Obtain all conversations that anyone has had in your project, including any and all users. Of course, only the Owner or Admins of a project can access these sensitive details.
Data format
If a user is authenticated when chatting, we include their email address. Otherwise null.
In addition, each assistant message includes contexts that were (potentially) used to answer the question. We always include a maximum of 80 contexts per assitant response.
# Data format modeled after Chat API https://platform.openai.com/docs/api-reference/chat/create
"model": "gpt-4",
"messages": [
{
"role": "system",
"content": "Your system prompt here"
},
{
"role": "user",
"content": "What is in these documents?"
}
],
... etc
How to read Conversation History
import jsonlines
import pprint
filename = 'myProject-convo_history.jsonl'
with jsonlines.open(filename) as f:
data = list(f)
print(len(data))
pprint.pprint(data[0])
Example of a single row:
{'convo': {'folderId': None,
'id': '03a9ffb3-5bde-4766-a4eb-66dff42ed8ac',
'messages': [{'content': 'Contrast Shakespeare against Kierkegaard..',
'contexts': [],
'role': 'user'},
{'content': , "While Shakespeare's works explore the complexities of "
'human nature through vivid characters and timeless '
"themes, Kierkegaard's philosophical writings delve "
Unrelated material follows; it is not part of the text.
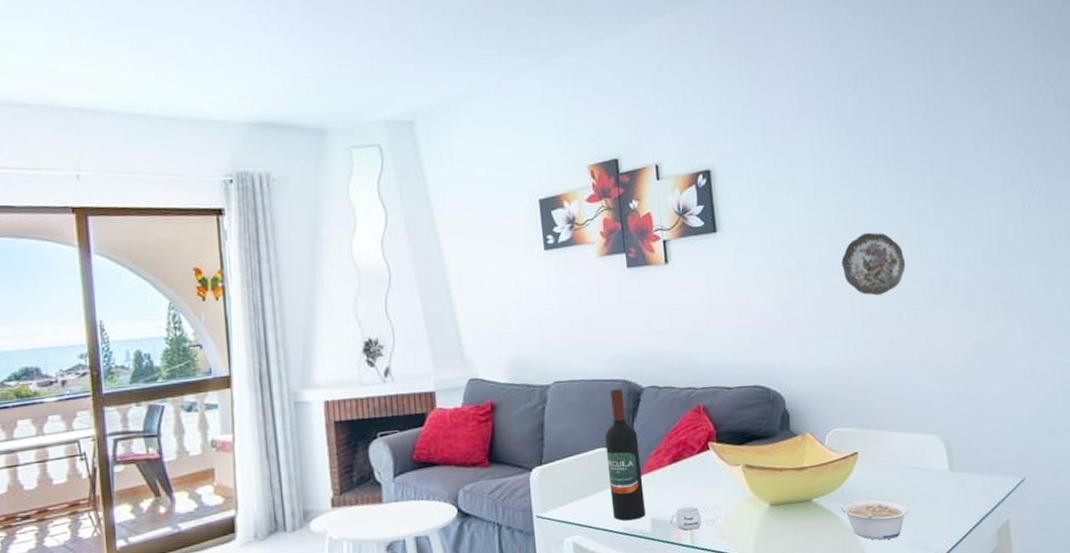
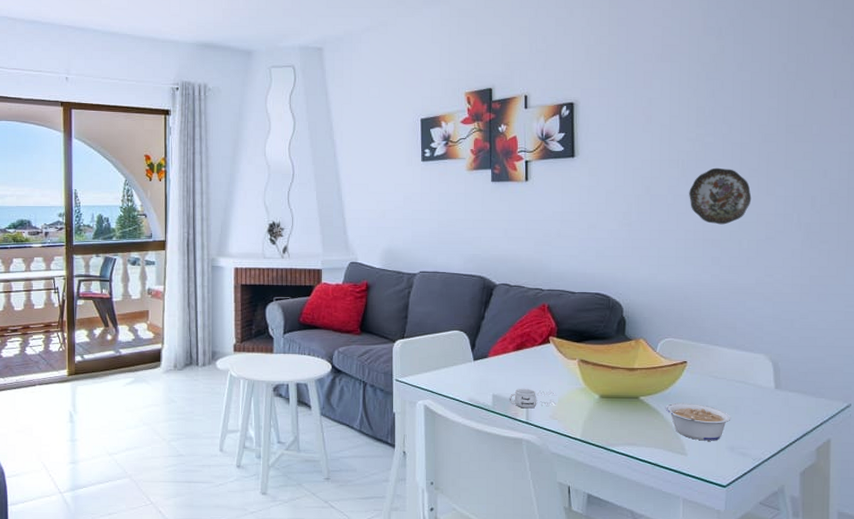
wine bottle: present [605,389,646,521] -> none [459,283,489,394]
'into the depths of individual existence, faith, and '
'the human condition, making them distinct yet equally '
'profound in their examination of the human '
'experience.',
'contexts': [{'base_url': 'http://kastanday.com',
'course_name ': 'test-video-ingest-21',
'pagenumber': '',
'readable_filename': 'Kastan Day – I '
'love coding, '
'drones and '
'podcasts.',
's3_path': '',
'text': 'Skip to content\n'
'I solve real world problems '
'with machine learning.\n'
'Swarthmore college president '
'Val Smith asked me to speak to '
'incoming students at '
'orientation 2019. View my talk '
'on startups, failure and '
'creating your own system of '
'happiness.\n'
'Working at NASA’s Autonomy '
'incubator, read about my work '
'here.\n'
'Currently\n'
'\n'
'Masters in Computer Science '
'from UIUC\n'
'Specialization in applied '
'machine learning, ML-ops, and '
'distributed ML training.\n'
'Expected grad May, 2023.\n'
'\n'
'National Center for\xa0'
'Supercomputing Applications '
'(NCSA)\n'
'Research Assistant, Oct '
'21-Present.\n'
'Funded by the NSF & IBM '
'Research.\n'
'\n'
'I implemented distributed ML '
'training on a GPU '
'supercomputer (25 Nvidia DGX '
'nodes, 200 A100 GPUs) to scale '
'up the research of domain '
'experts in biology and '
'physics.\n'
'\n'
'Distributed (HPC) Systems\n'
'Data & Model Sharding '
'Parallelism\n'
'Pipeline & Tensor Parallelism\n'
'PyTorch Lightning\n'
'Mesh Tensorflow\n'
'Ray.io\n'
'FairScale\n'
'Horovod\n'
'Dask\n'
'Docker\n'
}
]
],
'role': 'assistant'},
'model': {'id': 'gpt-4-0613', 'name': 'GPT-4-0613'},
'name': 'How did Kastan win argonne?',
'prompt': 'You are ChatGPT, a large language model trained by '
"OpenAI. Follow the user's instructions carefully. "
'Respond using markdown.',
'temperature': 0.4,
'user_email': 'kvday2@illinois.edu'},
'convo_id': '03a9ffb3-5bde-4766-a4eb-66dff42ed8ac',
'course_name': 'test-video-ingest-21',
'created_at': '2023-08-14T16:35:40.508062-07:00',
'id': 3476,
'user_email': 'kvday2@illinois.edu'}
Export all Documents
Download the post-processed text and vector embeddings (OpenAI Ada-002) used by the LLM. The export format is JSON Lines (.JSONL). To minimize data transfer costs, exporting original files (PDFs, etc.) is only available for individual documents.
To export all conversations, click Analysis then click Download.
Export all documents from the bottom of the "Materials" page.